Texto del ejercicio:
····················
Aitana, la luz

Dice el guionista que cuando contaba poco más de veinte años trabajó en un rodaje con ella. Con ella, para ella, cerca de ella, según se mire. El guionista cree que esto es cierto, que no es un engaño de su memoria y, para confirmarlo, acude a una fotografía que un compañero sugirió hacerle posando junto a la actriz, en el centro de una calzada que el guionista, entonces en el departamento de producción de aquel rodaje, se encargaba de cortar de forma intermitente para que el ruido de los coches no se colara dentro del plató.
····················
Datos de estudio:
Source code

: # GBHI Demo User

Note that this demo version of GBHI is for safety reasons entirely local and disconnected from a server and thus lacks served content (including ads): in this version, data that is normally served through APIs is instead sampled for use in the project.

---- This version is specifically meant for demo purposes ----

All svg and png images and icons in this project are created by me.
····················
Tareas propuestas:
1. Según el texto del ejercicio, ¿en qué departamento del rodaje estaba el guionista por entonces?
2. Transcribe sin cambios el pasaje del texto del ejercicio que va desde "Aitana, la luz" hasta "dentro del plató.".

Soluciones por tarea:
1. En el departamento de producción.

2.
Aitana, la luz

Dice el guionista que cuando contaba poco más de veinte años trabajó en un rodaje con ella. Con ella, para ella, cerca de ella, según se mire. El guionista cree que esto es cierto, que no es un engaño de su memoria y, para confirmarlo, acude a una fotografía que un compañero sugirió hacerle posando junto a la actriz, en el centro de una calzada que el guionista, entonces en el departamento de producción de aquel rodaje, se encargaba de cortar de forma intermitente para que el ruido de los coches no se colara dentro del plató.